*** Input for this task Section Begins ***

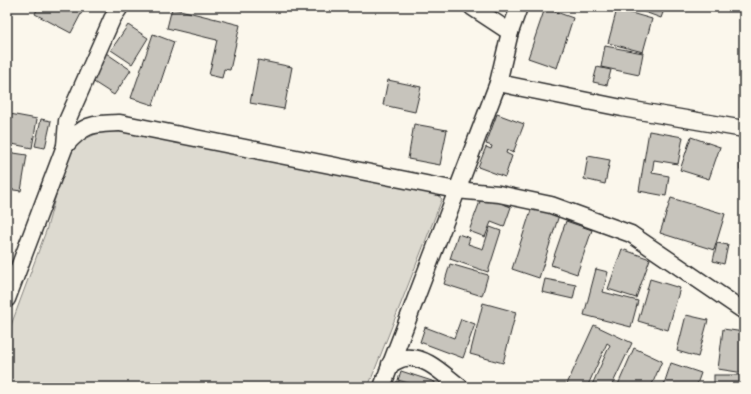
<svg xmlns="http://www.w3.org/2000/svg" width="751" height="394" viewBox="0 0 751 394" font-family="'Indie Flower',sans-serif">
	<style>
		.green { fill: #dddad0; stroke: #84827e }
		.building { fill: #c7c4bc; stroke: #2b2b2b }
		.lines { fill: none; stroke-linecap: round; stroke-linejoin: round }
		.minor-casing { stroke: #2b2b2b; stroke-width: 19 }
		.minor { stroke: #fbf7ec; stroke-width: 16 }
	</style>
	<rect width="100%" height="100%" fill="#fbf7ec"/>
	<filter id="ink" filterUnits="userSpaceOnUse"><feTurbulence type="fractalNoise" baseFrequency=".025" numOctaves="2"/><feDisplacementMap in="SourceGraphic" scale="8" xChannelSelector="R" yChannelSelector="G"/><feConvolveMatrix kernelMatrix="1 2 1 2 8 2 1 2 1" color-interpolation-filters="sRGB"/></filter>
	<g filter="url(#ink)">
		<polygon class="green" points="102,131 134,133 431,190 442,199 368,387 7,387 7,336 46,231 64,166 77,143"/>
		<g class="building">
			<polygon points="38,7 73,7 82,12 71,33 35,14"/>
			<polygon points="631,7 665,7 661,18"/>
			<polygon points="172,8 240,25 230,70 224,69 222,78 209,75 217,40 167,28"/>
			<polygon points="545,8 573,18 557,68 528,58"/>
			<polygon points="617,9 652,19 643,52 608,43"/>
			<polygon points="128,25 148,38 132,64 111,50"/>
			<polygon points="153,34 174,42 153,105 131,98"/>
			<polygon points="605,46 643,53 639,75 601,67"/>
			<polygon points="106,53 131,70 114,95 89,79"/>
			<polygon points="258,60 292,67 284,109 250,103"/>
			<polygon points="597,67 611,70 607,85 593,82"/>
			<polygon points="388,80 421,87 415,112 383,105"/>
			<polygon points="10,114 37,119 32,148 7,143"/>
			<polygon points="497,114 524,124 513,153 507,150 506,153 512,156 505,177 478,167 486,147 491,149 492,146 486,144"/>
			<polygon points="41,119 51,121 45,148 35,146"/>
			<polygon points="414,124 447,130 440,165 408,159"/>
			<polygon points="649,131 683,137 678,164 654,160 652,173 669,176 666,196 639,191"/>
			<polygon points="691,137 720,147 709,179 680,170"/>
			<rect x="740" y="141" width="4" height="29"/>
			<polygon points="7,152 27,155 21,191 7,189"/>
			<polygon points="588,156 610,160 605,184 584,179"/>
			<polygon points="482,196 511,207 504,227 491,222 485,237 469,231"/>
			<polygon points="671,198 725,214 714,250 660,233"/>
			<polygon points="532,207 559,215 539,278 512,269"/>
			<polygon points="566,221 592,230 577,274 551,265"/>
			<polygon points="490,227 501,231 488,272 450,259 458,234 470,238 468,244 483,249"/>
			<polygon points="717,243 728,245 724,264 713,261"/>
			<polygon points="622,249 650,259 636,298 608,289"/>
			<polygon points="450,264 488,275 482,296 444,284"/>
			<polygon points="596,269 608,272 603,292 638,301 631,327 584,315"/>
			<polygon points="545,279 576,285 573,299 542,292"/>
			<polygon points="650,279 680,288 668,330 638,321"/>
			<polygon points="483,303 516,312 503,363 470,354"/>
			<polygon points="686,315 708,320 698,357 677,351"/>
			<polygon points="461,319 475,324 463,358 420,342 425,327 454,338"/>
			<polygon points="594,325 632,343 611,387 591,387 610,345 607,343 588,385 585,384 583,387 573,387 567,384"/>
			<polygon points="723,329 744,332 744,373 718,369"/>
			<polygon points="634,348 662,361 651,387 617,387"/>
			<polygon points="671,363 701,373 696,387 663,387"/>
			<polygon points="401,371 435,382 434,387 422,387 398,380"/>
			<rect x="714" y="375" width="26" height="12"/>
			<polygon points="397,381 412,387 395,387"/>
		</g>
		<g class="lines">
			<g class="minor-casing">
				<g id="minor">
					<polyline points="472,7 510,32"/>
					<polyline points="498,83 622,108 744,129"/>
					<path d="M65,146c19,-22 26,-22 55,-23l336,67 43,4 52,11 80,29 113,77"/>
					<polyline points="7,299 65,146 67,121 112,19 120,7"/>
					<path d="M390,364c5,-2 10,-5 15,-6 21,-3 40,18 55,29"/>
					<polyline points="382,387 498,83 510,32 519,7"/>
				</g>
			</g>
			<use href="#minor" class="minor"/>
		</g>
	</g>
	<rect width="751" height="394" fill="none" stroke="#fbf7ec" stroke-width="24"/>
	<rect x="12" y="12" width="727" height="370" fill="none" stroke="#2b2b2b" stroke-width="1.5" filter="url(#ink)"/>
</svg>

*** Input for this task Section Ends ***

### Directions
Without the pictures, give every line of the data again, exactly as written.

### Answer section
<svg xmlns="http://www.w3.org/2000/svg" width="751" height="394" viewBox="0 0 751 394" font-family="'Indie Flower',sans-serif">
	<style>
		.green { fill: #dddad0; stroke: #84827e }
		.building { fill: #c7c4bc; stroke: #2b2b2b }
		.lines { fill: none; stroke-linecap: round; stroke-linejoin: round }
		.minor-casing { stroke: #2b2b2b; stroke-width: 19 }
		.minor { stroke: #fbf7ec; stroke-width: 16 }
	</style>
	<rect width="100%" height="100%" fill="#fbf7ec"/>
	<filter id="ink" filterUnits="userSpaceOnUse"><feTurbulence type="fractalNoise" baseFrequency=".025" numOctaves="2"/><feDisplacementMap in="SourceGraphic" scale="8" xChannelSelector="R" yChannelSelector="G"/><feConvolveMatrix kernelMatrix="1 2 1 2 8 2 1 2 1" color-interpolation-filters="sRGB"/></filter>
	<g filter="url(#ink)">
		<polygon class="green" points="102,131 134,133 431,190 442,199 368,387 7,387 7,336 46,231 64,166 77,143"/>
		<g class="building">
			<polygon points="38,7 73,7 82,12 71,33 35,14"/>
			<polygon points="631,7 665,7 661,18"/>
			<polygon points="172,8 240,25 230,70 224,69 222,78 209,75 217,40 167,28"/>
			<polygon points="545,8 573,18 557,68 528,58"/>
			<polygon points="617,9 652,19 643,52 608,43"/>
			<polygon points="128,25 148,38 132,64 111,50"/>
			<polygon points="153,34 174,42 153,105 131,98"/>
			<polygon points="605,46 643,53 639,75 601,67"/>
			<polygon points="106,53 131,70 114,95 89,79"/>
			<polygon points="258,60 292,67 284,109 250,103"/>
			<polygon points="597,67 611,70 607,85 593,82"/>
			<polygon points="388,80 421,87 415,112 383,105"/>
			<polygon points="10,114 37,119 32,148 7,143"/>
			<polygon points="497,114 524,124 513,153 507,150 506,153 512,156 505,177 478,167 486,147 491,149 492,146 486,144"/>
			<polygon points="41,119 51,121 45,148 35,146"/>
			<polygon points="414,124 447,130 440,165 408,159"/>
			<polygon points="649,131 683,137 678,164 654,160 652,173 669,176 666,196 639,191"/>
			<polygon points="691,137 720,147 709,179 680,170"/>
			<rect x="740" y="141" width="4" height="29"/>
			<polygon points="7,152 27,155 21,191 7,189"/>
			<polygon points="588,156 610,160 605,184 584,179"/>
			<polygon points="482,196 511,207 504,227 491,222 485,237 469,231"/>
			<polygon points="671,198 725,214 714,250 660,233"/>
			<polygon points="532,207 559,215 539,278 512,269"/>
			<polygon points="566,221 592,230 577,274 551,265"/>
			<polygon points="490,227 501,231 488,272 450,259 458,234 470,238 468,244 483,249"/>
			<polygon points="717,243 728,245 724,264 713,261"/>
			<polygon points="622,249 650,259 636,298 608,289"/>
			<polygon points="450,264 488,275 482,296 444,284"/>
			<polygon points="596,269 608,272 603,292 638,301 631,327 584,315"/>
			<polygon points="545,279 576,285 573,299 542,292"/>
			<polygon points="650,279 680,288 668,330 638,321"/>
			<polygon points="483,303 516,312 503,363 470,354"/>
			<polygon points="686,315 708,320 698,357 677,351"/>
			<polygon points="461,319 475,324 463,358 420,342 425,327 454,338"/>
			<polygon points="594,325 632,343 611,387 591,387 610,345 607,343 588,385 585,384 583,387 573,387 567,384"/>
			<polygon points="723,329 744,332 744,373 718,369"/>
			<polygon points="634,348 662,361 651,387 617,387"/>
			<polygon points="671,363 701,373 696,387 663,387"/>
			<polygon points="401,371 435,382 434,387 422,387 398,380"/>
			<rect x="714" y="375" width="26" height="12"/>
			<polygon points="397,381 412,387 395,387"/>
		</g>
		<g class="lines">
			<g class="minor-casing">
				<g id="minor">
					<polyline points="472,7 510,32"/>
					<polyline points="498,83 622,108 744,129"/>
					<path d="M65,146c19,-22 26,-22 55,-23l336,67 43,4 52,11 80,29 113,77"/>
					<polyline points="7,299 65,146 67,121 112,19 120,7"/>
					<path d="M390,364c5,-2 10,-5 15,-6 21,-3 40,18 55,29"/>
					<polyline points="382,387 498,83 510,32 519,7"/>
				</g>
			</g>
			<use href="#minor" class="minor"/>
		</g>
	</g>
	<rect width="751" height="394" fill="none" stroke="#fbf7ec" stroke-width="24"/>
	<rect x="12" y="12" width="727" height="370" fill="none" stroke="#2b2b2b" stroke-width="1.5" filter="url(#ink)"/>
</svg>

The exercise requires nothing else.